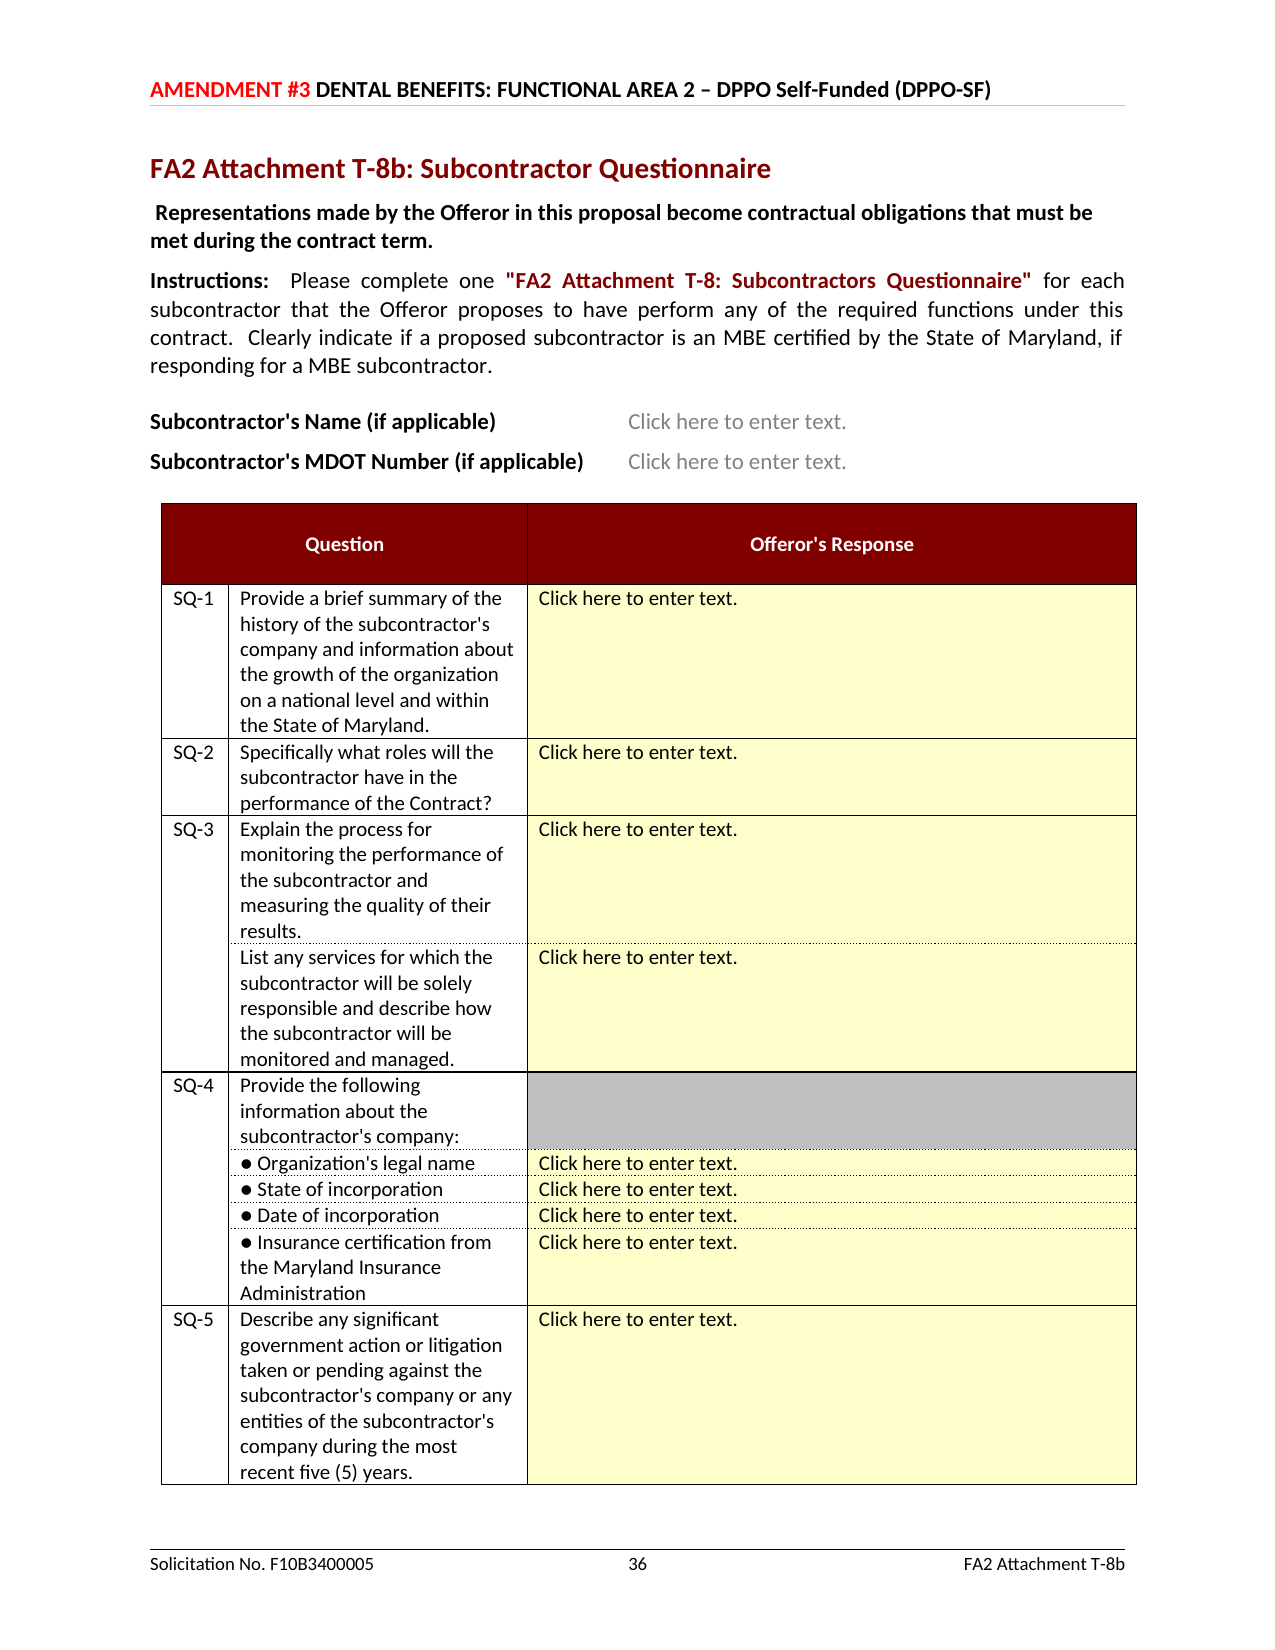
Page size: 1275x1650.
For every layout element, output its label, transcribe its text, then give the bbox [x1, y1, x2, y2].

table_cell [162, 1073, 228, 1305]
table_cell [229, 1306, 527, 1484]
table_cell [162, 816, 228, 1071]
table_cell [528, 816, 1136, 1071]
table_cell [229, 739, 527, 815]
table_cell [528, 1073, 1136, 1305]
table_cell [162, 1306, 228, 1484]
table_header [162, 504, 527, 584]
text Subcontractor's MDOT Number (if applicable) [150, 447, 1125, 475]
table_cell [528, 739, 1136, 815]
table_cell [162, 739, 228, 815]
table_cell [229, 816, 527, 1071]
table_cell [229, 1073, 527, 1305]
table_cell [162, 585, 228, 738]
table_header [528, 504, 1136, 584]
text Representations made by the Offeror in this proposal become contractual obligations that must be met during the contract term. [150, 198, 1125, 254]
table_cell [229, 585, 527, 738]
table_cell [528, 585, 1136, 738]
subtitle FA2 Attachment T-8b: Subcontractor Questionnaire [150, 150, 1125, 186]
text Instructions: Please complete one "FA2 Attachment T-8: Subcontractors Questionnaire" for each subcontractor that the Offeror proposes to have perform any of the required functions under this contract. Clearly indicate if a proposed subcontractor is an MBE certified by the State of Maryland, if responding for a MBE subcontractor. [150, 267, 1125, 379]
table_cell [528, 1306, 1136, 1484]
text Subcontractor's Name (if applicable) [150, 407, 1125, 435]
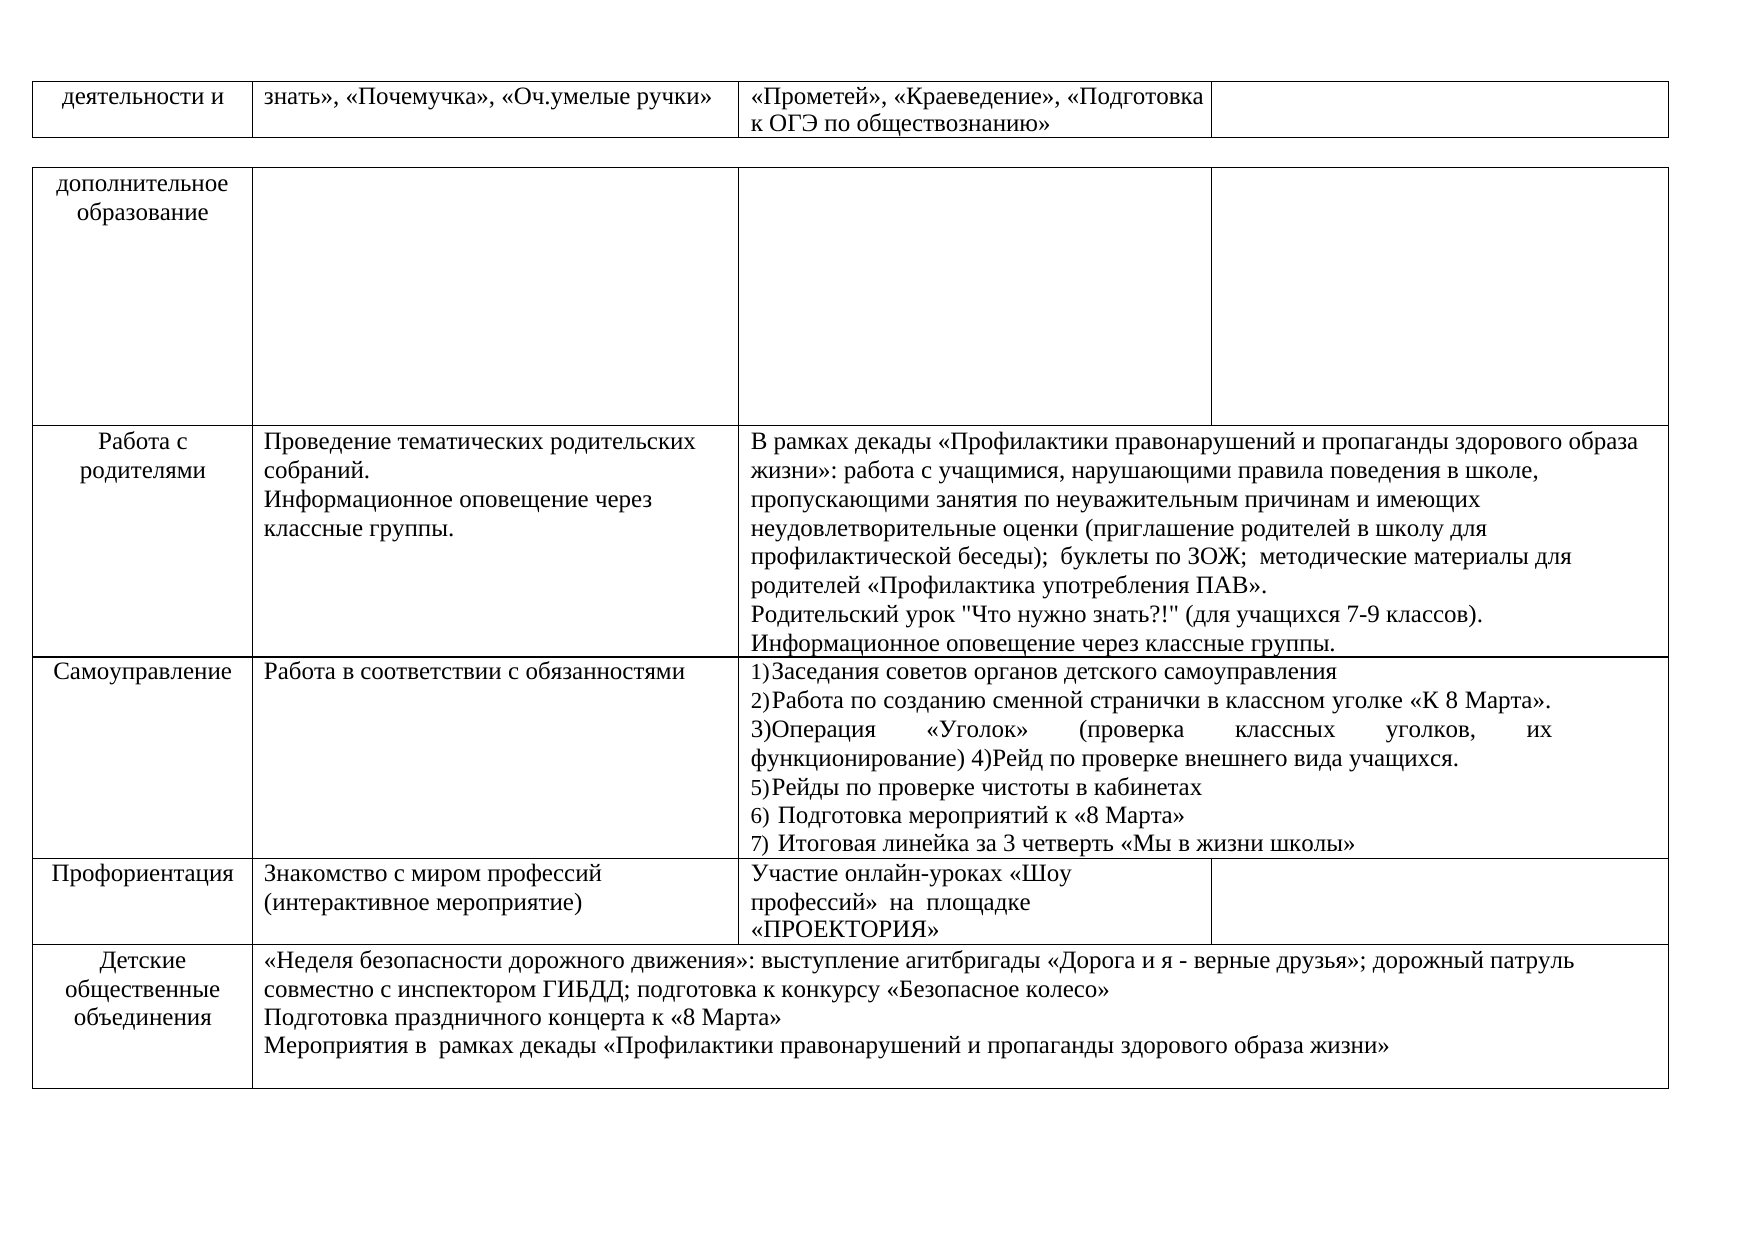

########################################

[TASK OBJECTIVE] When you copy the entries above, keep every word exactly and omit the images.

[ANSWER BOX]
Page size: 1275x1650.
For every layout element, output its label, transcribe its text, then give the bbox [x1, y1, x2, y2].

table_cell [162, 1073, 228, 1305]
table_cell [229, 1306, 527, 1484]
table_cell [162, 816, 228, 1071]
table_cell [528, 816, 1136, 1071]
table_cell [229, 739, 527, 815]
table_cell [528, 1073, 1136, 1305]
table_cell [162, 1306, 228, 1484]
table_header [162, 504, 527, 584]
text Subcontractor's MDOT Number (if applicable) [150, 447, 1125, 475]
table_cell [528, 739, 1136, 815]
table_cell [162, 739, 228, 815]
table_cell [229, 816, 527, 1071]
table_cell [229, 1073, 527, 1305]
table_cell [162, 585, 228, 738]
table_header [528, 504, 1136, 584]
text Representations made by the Offeror in this proposal become contractual obligations that must be met during the contract term. [150, 198, 1125, 254]
table_cell [229, 585, 527, 738]
table_cell [528, 585, 1136, 738]
subtitle FA2 Attachment T-8b: Subcontractor Questionnaire [150, 150, 1125, 186]
text Instructions: Please complete one "FA2 Attachment T-8: Subcontractors Questionnaire" for each subcontractor that the Offeror proposes to have perform any of the required functions under this contract. Clearly indicate if a proposed subcontractor is an MBE certified by the State of Maryland, if responding for a MBE subcontractor. [150, 267, 1125, 379]
table_cell [528, 1306, 1136, 1484]
text Subcontractor's Name (if applicable) [150, 407, 1125, 435]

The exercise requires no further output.